### Task details
Can you retype, line for line and without changes, the text that accompanies every one of the items below, leaving the pictures out of your answer?

### Records shown
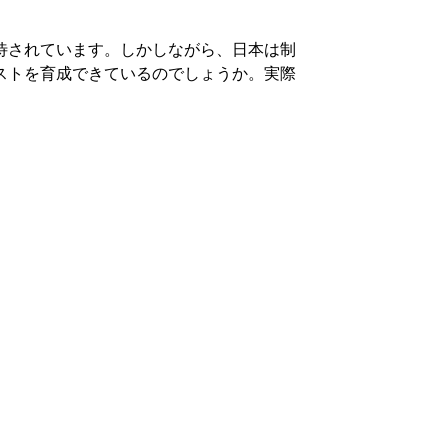
待されています。しかしながら、日本は制
ストを育成できているのでしょうか。実際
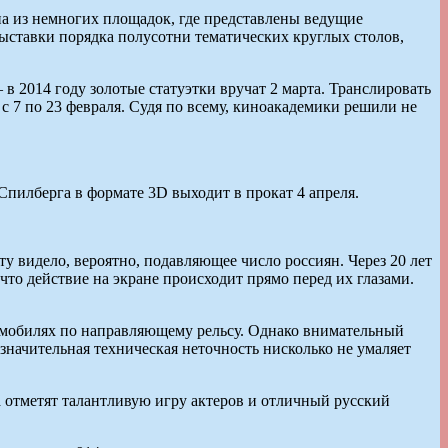
а из немногих площадок, где представлены ведущие
выставки порядка полусотни тематических круглых столов,
 2014 году золотые статуэтки вручат 2 марта. Транслировать
с 7 по 23 февраля. Судя по всему, киноакадемики решили не
Спилберга в формате 3D выходит в прокат 4 апреля.
 видело, вероятно, подавляющее число россиян. Через 20 лет
что действие на экране происходит прямо перед их глазами.
ромобилях по направляющему рельсу. Однако внимательный
значительная техническая неточность нисколько не умаляет
 отметят талантливую игру актеров и отличный русский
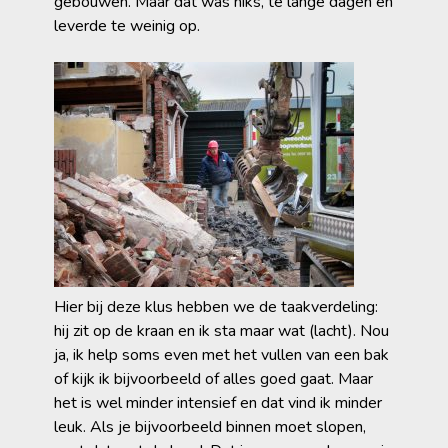
gebouwen. Maar dat was niks, te lange dagen en
leverde te weinig op.
Hier bij deze klus hebben we de taakverdeling:
hij zit op de kraan en ik sta maar wat (lacht). Nou
ja, ik help soms even met het vullen van een bak
of kijk ik bijvoorbeeld of alles goed gaat. Maar
het is wel minder intensief en dat vind ik minder
leuk. Als je bijvoorbeeld binnen moet slopen,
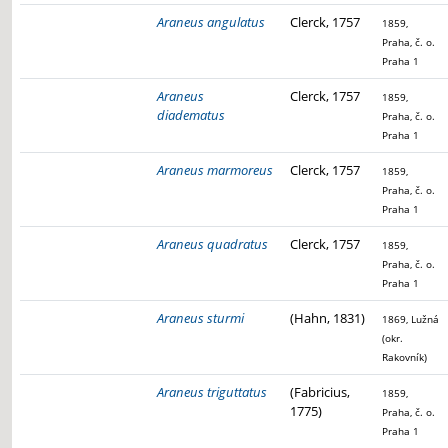
Araneus angulatus
Clerck, 1757
1859,
Praha, č. o.
Praha 1
Araneus
Clerck, 1757
1859,
diadematus
Praha, č. o.
Praha 1
Araneus marmoreus
Clerck, 1757
1859,
Praha, č. o.
Praha 1
Araneus quadratus
Clerck, 1757
1859,
Praha, č. o.
Praha 1
Araneus sturmi
(Hahn, 1831)
1869, Lužná
(okr.
Rakovník)
Araneus triguttatus
(Fabricius,
1859,
1775)
Praha, č. o.
Praha 1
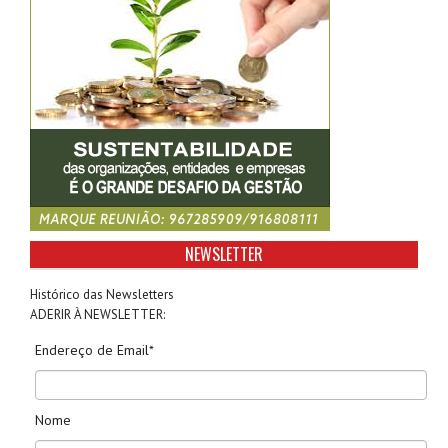
NEWSLETTER
Histórico das Newsletters
ADERIR À NEWSLETTER:
Endereço de Email*
Nome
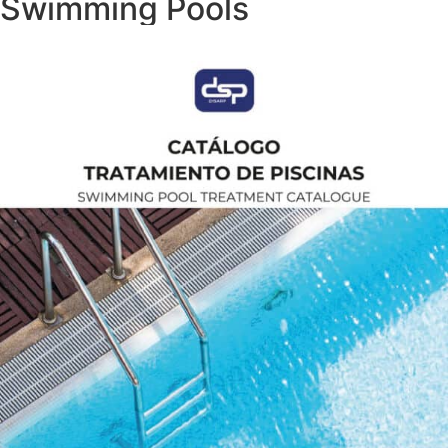
Swimming Pools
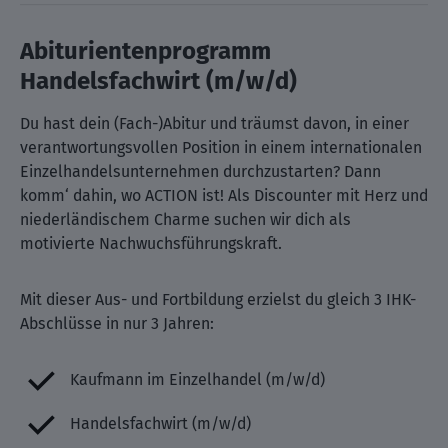
Abiturientenprogramm
Handelsfachwirt (m/w/d)
Du hast dein (Fach-)Abitur und träumst davon, in einer
verantwortungsvollen Position in einem internationalen
Einzelhandelsunternehmen durchzustarten? Dann
komm‘ dahin, wo ACTION ist! Als Discounter mit Herz und
niederländischem Charme suchen wir dich als
motivierte Nachwuchsführungskraft.
Mit dieser Aus- und Fortbildung erzielst du gleich 3 IHK-
Abschlüsse in nur 3 Jahren:
Kaufmann im Einzelhandel (m/w/d)
Handelsfachwirt (m/w/d)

### Answer area
待されています。しかしながら、日本は制
ストを育成できているのでしょうか。実際
а из немногих площадок, где представлены ведущие
выставки порядка полусотни тематических круглых столов,
 2014 году золотые статуэтки вручат 2 марта. Транслировать
с 7 по 23 февраля. Судя по всему, киноакадемики решили не
Спилберга в формате 3D выходит в прокат 4 апреля.
 видело, вероятно, подавляющее число россиян. Через 20 лет
что действие на экране происходит прямо перед их глазами.
ромобилях по направляющему рельсу. Однако внимательный
значительная техническая неточность нисколько не умаляет
 отметят талантливую игру актеров и отличный русский
gebouwen. Maar dat was niks, te lange dagen en
leverde te weinig op.
Hier bij deze klus hebben we de taakverdeling:
hij zit op de kraan en ik sta maar wat (lacht). Nou
ja, ik help soms even met het vullen van een bak
of kijk ik bijvoorbeeld of alles goed gaat. Maar
het is wel minder intensief en dat vind ik minder
leuk. Als je bijvoorbeeld binnen moet slopen,
Araneus angulatus
Clerck, 1757
1859,
Praha, č. o.
Praha 1
Araneus
Clerck, 1757
1859,
diadematus
Praha, č. o.
Praha 1
Araneus marmoreus
Clerck, 1757
1859,
Praha, č. o.
Praha 1
Araneus quadratus
Clerck, 1757
1859,
Praha, č. o.
Praha 1
Araneus sturmi
(Hahn, 1831)
1869, Lužná
(okr.
Rakovník)
Araneus triguttatus
(Fabricius,
1859,
1775)
Praha, č. o.
Praha 1
NEWSLETTER
Histórico das Newsletters
ADERIR À NEWSLETTER:
Endereço de Email*
Nome
Swimming Pools
Abiturientenprogramm
Handelsfachwirt (m/w/d)
Du hast dein (Fach-)Abitur und träumst davon, in einer
verantwortungsvollen Position in einem internationalen
Einzelhandelsunternehmen durchzustarten? Dann
komm‘ dahin, wo ACTION ist! Als Discounter mit Herz und
niederländischem Charme suchen wir dich als
motivierte Nachwuchsführungskraft.
Mit dieser Aus- und Fortbildung erzielst du gleich 3 IHK-
Abschlüsse in nur 3 Jahren:
Kaufmann im Einzelhandel (m/w/d)
Handelsfachwirt (m/w/d)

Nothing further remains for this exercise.